> Task objective:
Repeat exactly, and only, the lines below starting at the line that contains "left elbow: (733, 389)" and ending at the line that contains "left elbow: (669, 877)", inclusive of both.

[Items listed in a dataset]
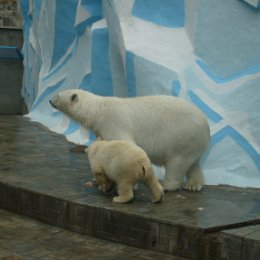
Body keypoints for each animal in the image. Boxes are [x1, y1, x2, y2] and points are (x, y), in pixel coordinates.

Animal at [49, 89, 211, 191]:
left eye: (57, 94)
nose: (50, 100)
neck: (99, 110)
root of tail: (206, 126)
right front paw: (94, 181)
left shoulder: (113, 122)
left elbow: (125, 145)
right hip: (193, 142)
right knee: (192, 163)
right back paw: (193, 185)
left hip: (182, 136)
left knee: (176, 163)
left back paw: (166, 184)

==

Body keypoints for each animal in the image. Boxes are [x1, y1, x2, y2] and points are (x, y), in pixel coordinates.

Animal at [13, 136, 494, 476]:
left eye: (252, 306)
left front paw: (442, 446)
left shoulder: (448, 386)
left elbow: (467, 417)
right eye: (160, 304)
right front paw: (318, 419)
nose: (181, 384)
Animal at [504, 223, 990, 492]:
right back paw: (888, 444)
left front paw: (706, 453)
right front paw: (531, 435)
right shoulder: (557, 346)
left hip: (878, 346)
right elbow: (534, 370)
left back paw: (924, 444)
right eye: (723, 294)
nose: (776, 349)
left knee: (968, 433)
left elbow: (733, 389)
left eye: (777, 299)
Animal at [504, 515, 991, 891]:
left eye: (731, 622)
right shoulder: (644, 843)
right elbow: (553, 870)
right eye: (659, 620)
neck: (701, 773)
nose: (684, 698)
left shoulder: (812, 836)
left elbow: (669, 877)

> Output for this exercise:
left elbow: (733, 389)
left eye: (777, 299)
Animal at [504, 515, 991, 891]:
left eye: (731, 622)
right shoulder: (644, 843)
right elbow: (553, 870)
right eye: (659, 620)
neck: (701, 773)
nose: (684, 698)
left shoulder: (812, 836)
left elbow: (669, 877)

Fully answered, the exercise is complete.